## Vorliegender Text
Komasaufen, Drogenkonsum, illegale Autorennen und Paintball

7. Dezember 2016

WICKEDE (RUHR). „Was sich da abspielt, übertrifft alles!“ zeterte Richard Meier. Beim Punkt „Einwohnerfragen“ der Sitzung des Haupt- und Finanzausschusses des politischen Rates der Gemeinde Wickede (Ruhr) meldete sich der ehemalige Hausmeister des Bürgerhauses am gestrigen Dienstag (6. Dezember 2016) erbost zu Wort.

Bei einem Besuch der Paintball-Anlage in Ahlen am letzten Samstag habe man nicht nur Wickeder Jugendliche und die sie begleitenden Sozialarbeiter getroffen sondern auch gesehen und gehört wie schlimm eine Paintball-Anlage tatsächlich sei.

Besorgte Anlieger befürchen „Schlimmes“

„Wir haben Verletzte getroffen“, berichtete Meier vor den erstaunten Kommunalpolitikern. Mit „Maschinengewehren“ hätten die Spieler auf der Ahlener Anlage laut herumgeballert. Vor dem Plenum behauptete Meier desweiteren, dass der Schallpegel dort mehr als 100 dB(A) erreicht habe. Zudem seien die Farbgeschosse der Paintballschützen über die Anlage hinaus geflogen. Und Explosionen von Rauchbomben habe man ebenfalls bei der Erkundung vor Ort beobachtet. – Deshalb befürchtete der erboste Anlieger mit Blick auf die mögliche Errichtung einer Paintball- und Lasertag-Anlage auf dem kommunalen Brachgelände gegenüber dem Freibad nur „Schlimmes“.

Zum Beweis für die Glaubwürdigkeit seiner Aussagen spielte Meier ungefragt eine laute Tonaufnahme von einem Handy ab, die offenbar den akkustischen Terror hörbar machen sollte, der scheinbar von einer Paintball-Anlage ausgeht.

Was sagt der Naturschutz zu den Nutzungsplänen?

Die Kommunalpolitiker fragte er provokant, ob sie sich überhaupt bewusst seien, worüber sie da entscheiden würden und forderte sie auf, die Anfrage eines potentiellen privaten Investors für eine solche Freizeitstätte „ad acta“ zu legen.

Und Meier wollte von Ratsleuten und Verwaltungsmitarbeitern wissen, was denn überhaupt der Naturschutz zu den Plänen einer Paintball-Anlage auf dem Gelände sage. Schließlich gäbe es Eichhörnchen, Fledermäuse und Vögel in dem kleinen Wäldchen am Obergraben.

## Vorliegendes Material
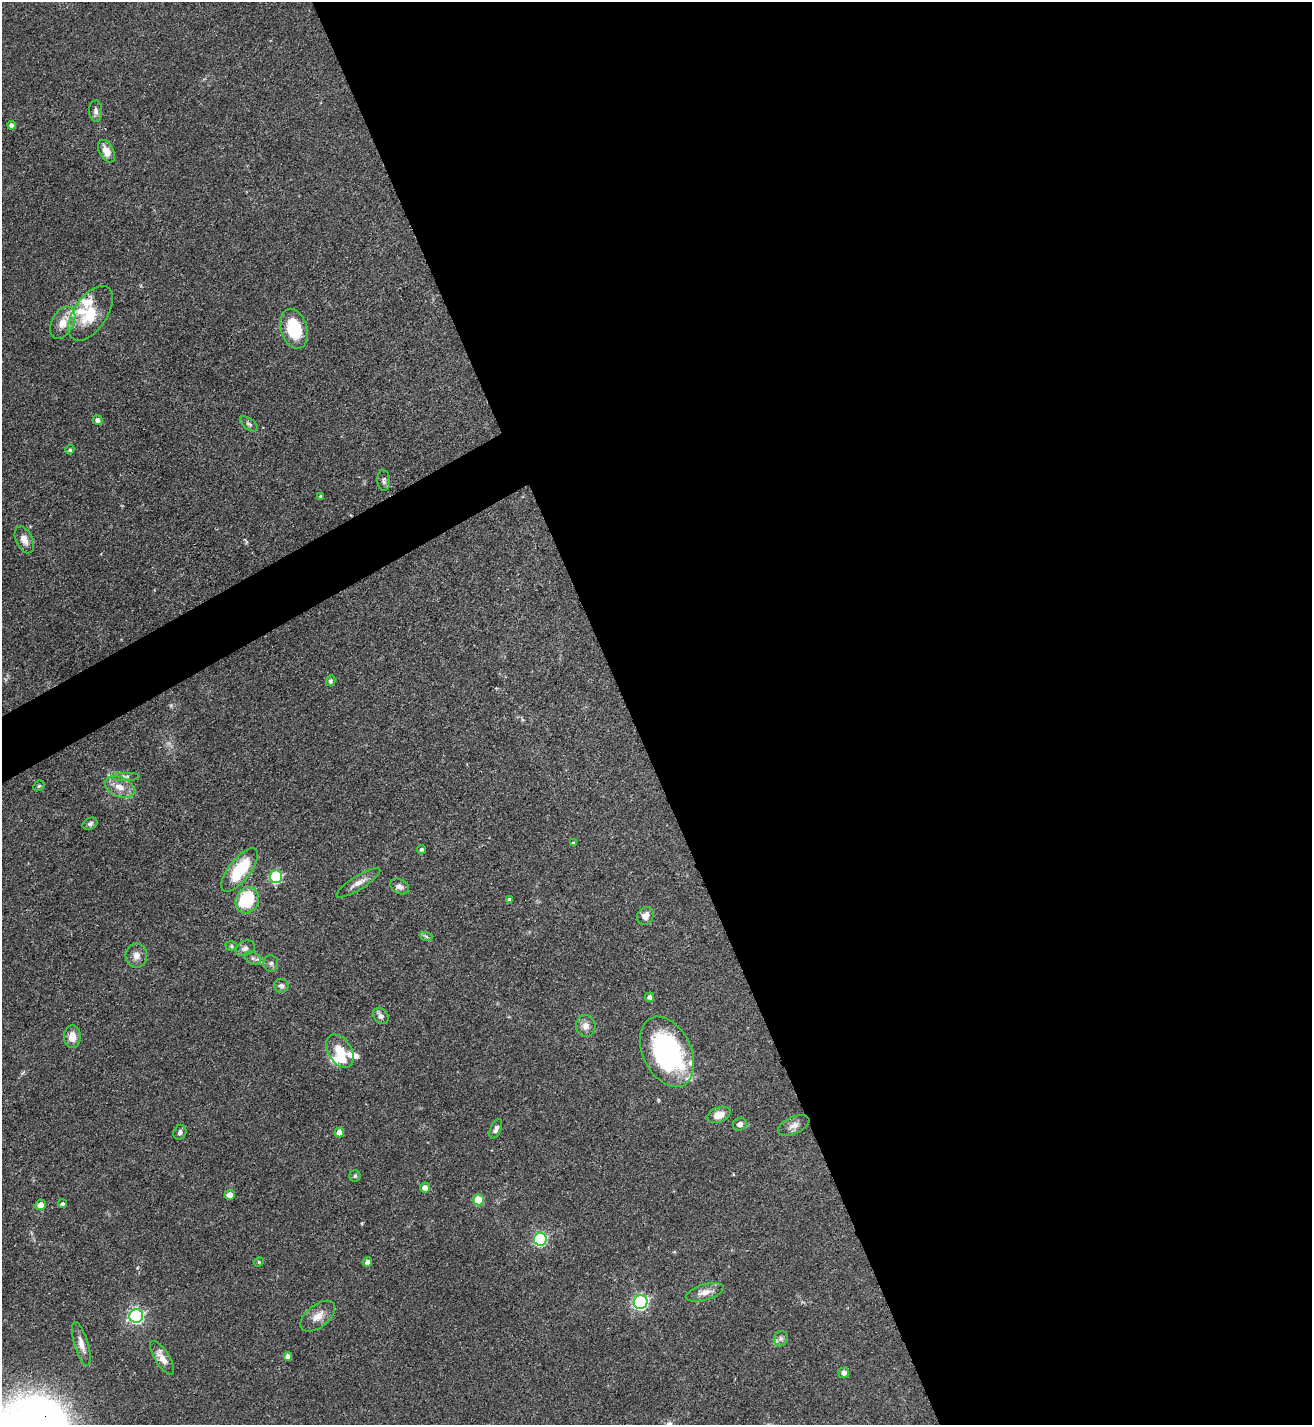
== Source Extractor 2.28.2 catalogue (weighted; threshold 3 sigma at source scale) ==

## Ziel
Gib bitte aus dem Bericht über die Paintball-Anlage oben die Stelle von „Zum Beweis für“ bis „einer Paintball-Anlage ausgeht.“ wortgetreu aus.

## Vollständige Lösung
Zum Beweis für die Glaubwürdigkeit seiner Aussagen spielte Meier ungefragt eine laute Tonaufnahme von einem Handy ab, die offenbar den akkustischen Terror hörbar machen sollte, der scheinbar von einer Paintball-Anlage ausgeht.